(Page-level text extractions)
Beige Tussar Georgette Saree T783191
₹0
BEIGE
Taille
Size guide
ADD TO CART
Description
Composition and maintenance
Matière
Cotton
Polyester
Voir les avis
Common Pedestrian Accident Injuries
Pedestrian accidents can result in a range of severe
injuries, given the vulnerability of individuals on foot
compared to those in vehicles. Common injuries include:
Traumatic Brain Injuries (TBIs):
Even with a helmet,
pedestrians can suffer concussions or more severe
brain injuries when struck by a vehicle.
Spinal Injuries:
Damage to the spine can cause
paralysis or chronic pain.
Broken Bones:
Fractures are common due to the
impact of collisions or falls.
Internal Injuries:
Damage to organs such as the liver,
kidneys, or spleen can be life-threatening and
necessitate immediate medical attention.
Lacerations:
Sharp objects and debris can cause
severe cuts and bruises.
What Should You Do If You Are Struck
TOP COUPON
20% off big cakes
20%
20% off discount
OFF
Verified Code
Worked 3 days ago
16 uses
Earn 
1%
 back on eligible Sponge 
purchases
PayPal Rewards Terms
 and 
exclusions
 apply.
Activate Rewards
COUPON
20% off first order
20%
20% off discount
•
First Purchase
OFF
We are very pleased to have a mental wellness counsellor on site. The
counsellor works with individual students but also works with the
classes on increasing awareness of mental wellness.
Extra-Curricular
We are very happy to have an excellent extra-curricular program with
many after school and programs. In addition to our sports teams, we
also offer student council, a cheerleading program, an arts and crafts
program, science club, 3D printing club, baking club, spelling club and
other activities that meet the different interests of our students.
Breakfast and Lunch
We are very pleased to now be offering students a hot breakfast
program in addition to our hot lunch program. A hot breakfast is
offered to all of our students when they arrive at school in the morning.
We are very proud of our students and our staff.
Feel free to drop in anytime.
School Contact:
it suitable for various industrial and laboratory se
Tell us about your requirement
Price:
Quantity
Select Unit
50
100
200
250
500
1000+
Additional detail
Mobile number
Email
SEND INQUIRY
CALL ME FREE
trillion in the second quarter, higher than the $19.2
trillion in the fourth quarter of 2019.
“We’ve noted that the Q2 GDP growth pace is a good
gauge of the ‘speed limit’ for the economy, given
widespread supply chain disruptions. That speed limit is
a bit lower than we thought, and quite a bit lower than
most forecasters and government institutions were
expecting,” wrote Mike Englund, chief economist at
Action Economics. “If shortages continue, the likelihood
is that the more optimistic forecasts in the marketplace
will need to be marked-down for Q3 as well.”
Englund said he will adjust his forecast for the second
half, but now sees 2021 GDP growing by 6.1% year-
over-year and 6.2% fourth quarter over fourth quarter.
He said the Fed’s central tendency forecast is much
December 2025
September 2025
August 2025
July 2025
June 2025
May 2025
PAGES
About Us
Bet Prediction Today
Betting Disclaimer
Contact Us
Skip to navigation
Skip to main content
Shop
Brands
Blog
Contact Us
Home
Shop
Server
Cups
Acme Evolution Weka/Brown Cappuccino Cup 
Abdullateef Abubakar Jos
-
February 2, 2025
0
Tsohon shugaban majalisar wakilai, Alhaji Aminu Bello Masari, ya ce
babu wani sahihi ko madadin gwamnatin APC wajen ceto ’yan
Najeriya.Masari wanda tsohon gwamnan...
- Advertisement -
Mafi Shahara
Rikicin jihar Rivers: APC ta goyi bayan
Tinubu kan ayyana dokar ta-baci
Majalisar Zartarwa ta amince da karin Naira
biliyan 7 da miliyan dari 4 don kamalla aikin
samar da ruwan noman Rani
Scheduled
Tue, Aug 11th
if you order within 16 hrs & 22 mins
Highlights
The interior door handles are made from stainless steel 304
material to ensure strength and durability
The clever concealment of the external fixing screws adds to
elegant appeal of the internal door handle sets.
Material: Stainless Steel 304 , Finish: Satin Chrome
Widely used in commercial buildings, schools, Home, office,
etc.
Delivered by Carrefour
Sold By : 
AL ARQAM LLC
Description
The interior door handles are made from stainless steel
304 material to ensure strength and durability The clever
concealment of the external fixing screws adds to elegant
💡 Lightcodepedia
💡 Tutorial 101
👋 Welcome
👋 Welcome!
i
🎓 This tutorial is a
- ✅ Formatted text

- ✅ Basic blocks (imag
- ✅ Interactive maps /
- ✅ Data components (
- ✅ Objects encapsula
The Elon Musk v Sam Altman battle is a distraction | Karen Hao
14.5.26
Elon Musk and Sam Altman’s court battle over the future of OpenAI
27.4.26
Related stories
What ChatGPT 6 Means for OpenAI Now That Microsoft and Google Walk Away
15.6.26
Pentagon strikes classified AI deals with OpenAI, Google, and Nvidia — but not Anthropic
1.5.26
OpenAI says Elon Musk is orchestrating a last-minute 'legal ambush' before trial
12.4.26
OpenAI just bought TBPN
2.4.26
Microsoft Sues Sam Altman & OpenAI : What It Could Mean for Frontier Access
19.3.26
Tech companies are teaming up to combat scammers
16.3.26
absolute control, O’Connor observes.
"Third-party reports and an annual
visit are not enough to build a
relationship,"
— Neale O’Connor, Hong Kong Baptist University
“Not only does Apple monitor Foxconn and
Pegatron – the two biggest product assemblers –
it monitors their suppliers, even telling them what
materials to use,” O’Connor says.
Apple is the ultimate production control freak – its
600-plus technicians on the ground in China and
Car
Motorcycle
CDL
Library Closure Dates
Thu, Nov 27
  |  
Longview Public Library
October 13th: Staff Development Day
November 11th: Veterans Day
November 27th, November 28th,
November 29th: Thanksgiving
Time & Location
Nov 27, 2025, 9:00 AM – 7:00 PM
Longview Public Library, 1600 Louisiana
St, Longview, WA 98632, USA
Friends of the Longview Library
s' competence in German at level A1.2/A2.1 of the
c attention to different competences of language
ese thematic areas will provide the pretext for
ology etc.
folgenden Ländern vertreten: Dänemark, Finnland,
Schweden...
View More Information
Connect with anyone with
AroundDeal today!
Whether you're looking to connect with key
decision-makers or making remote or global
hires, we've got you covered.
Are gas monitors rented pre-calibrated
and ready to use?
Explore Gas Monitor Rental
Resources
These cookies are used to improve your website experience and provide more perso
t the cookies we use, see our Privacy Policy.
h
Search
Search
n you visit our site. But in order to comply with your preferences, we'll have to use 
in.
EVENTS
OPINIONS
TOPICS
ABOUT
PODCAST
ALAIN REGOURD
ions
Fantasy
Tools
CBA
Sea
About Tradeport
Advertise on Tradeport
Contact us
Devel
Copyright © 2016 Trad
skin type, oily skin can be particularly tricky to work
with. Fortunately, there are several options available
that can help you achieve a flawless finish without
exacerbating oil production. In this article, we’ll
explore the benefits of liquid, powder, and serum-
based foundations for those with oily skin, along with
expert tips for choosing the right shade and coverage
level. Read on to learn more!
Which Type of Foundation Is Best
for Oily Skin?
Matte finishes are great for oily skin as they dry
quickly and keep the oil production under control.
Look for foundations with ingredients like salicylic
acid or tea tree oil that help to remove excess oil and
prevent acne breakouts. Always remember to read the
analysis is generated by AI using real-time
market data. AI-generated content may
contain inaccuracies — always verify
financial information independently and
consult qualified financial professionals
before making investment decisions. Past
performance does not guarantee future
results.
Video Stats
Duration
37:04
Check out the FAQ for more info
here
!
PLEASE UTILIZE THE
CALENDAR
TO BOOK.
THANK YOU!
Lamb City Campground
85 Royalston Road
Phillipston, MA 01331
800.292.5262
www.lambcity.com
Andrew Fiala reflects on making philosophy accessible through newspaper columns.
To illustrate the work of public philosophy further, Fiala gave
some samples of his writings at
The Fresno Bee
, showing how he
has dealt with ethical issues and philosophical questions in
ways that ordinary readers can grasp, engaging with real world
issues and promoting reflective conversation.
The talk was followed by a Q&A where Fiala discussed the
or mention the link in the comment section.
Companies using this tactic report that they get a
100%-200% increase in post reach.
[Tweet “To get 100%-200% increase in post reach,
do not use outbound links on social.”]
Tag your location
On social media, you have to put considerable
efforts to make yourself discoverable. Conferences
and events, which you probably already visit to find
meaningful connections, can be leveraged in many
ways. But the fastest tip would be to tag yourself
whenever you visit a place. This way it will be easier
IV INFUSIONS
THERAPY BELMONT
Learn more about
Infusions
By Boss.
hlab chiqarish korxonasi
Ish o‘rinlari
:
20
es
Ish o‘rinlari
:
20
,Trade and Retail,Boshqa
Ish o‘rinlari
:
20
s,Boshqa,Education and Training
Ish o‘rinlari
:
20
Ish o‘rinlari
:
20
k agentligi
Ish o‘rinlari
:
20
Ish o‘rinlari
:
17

> **Problem statement**
Rewrite the data from the line containing "- ✅ Basic blocks (imag" through the line containing "Schweden...", putting "Longview City Library" wherever "Longview Public Library" appears and changing nothing else. Give only that stretch.

> **Exercise solution**
- ✅ Basic blocks (imag
- ✅ Interactive maps /
- ✅ Data components (
- ✅ Objects encapsula
The Elon Musk v Sam Altman battle is a distraction | Karen Hao
14.5.26
Elon Musk and Sam Altman’s court battle over the future of OpenAI
27.4.26
Related stories
What ChatGPT 6 Means for OpenAI Now That Microsoft and Google Walk Away
15.6.26
Pentagon strikes classified AI deals with OpenAI, Google, and Nvidia — but not Anthropic
1.5.26
OpenAI says Elon Musk is orchestrating a last-minute 'legal ambush' before trial
12.4.26
OpenAI just bought TBPN
2.4.26
Microsoft Sues Sam Altman & OpenAI : What It Could Mean for Frontier Access
19.3.26
Tech companies are teaming up to combat scammers
16.3.26
absolute control, O’Connor observes.
"Third-party reports and an annual
visit are not enough to build a
relationship,"
— Neale O’Connor, Hong Kong Baptist University
“Not only does Apple monitor Foxconn and
Pegatron – the two biggest product assemblers –
it monitors their suppliers, even telling them what
materials to use,” O’Connor says.
Apple is the ultimate production control freak – its
600-plus technicians on the ground in China and
Car
Motorcycle
CDL
Library Closure Dates
Thu, Nov 27
  |  
Longview City Library
October 13th: Staff Development Day
November 11th: Veterans Day
November 27th, November 28th,
November 29th: Thanksgiving
Time & Location
Nov 27, 2025, 9:00 AM – 7:00 PM
Longview City Library, 1600 Louisiana
St, Longview, WA 98632, USA
Friends of the Longview Library
s' competence in German at level A1.2/A2.1 of the
c attention to different competences of language
ese thematic areas will provide the pretext for
ology etc.
folgenden Ländern vertreten: Dänemark, Finnland,
Schweden...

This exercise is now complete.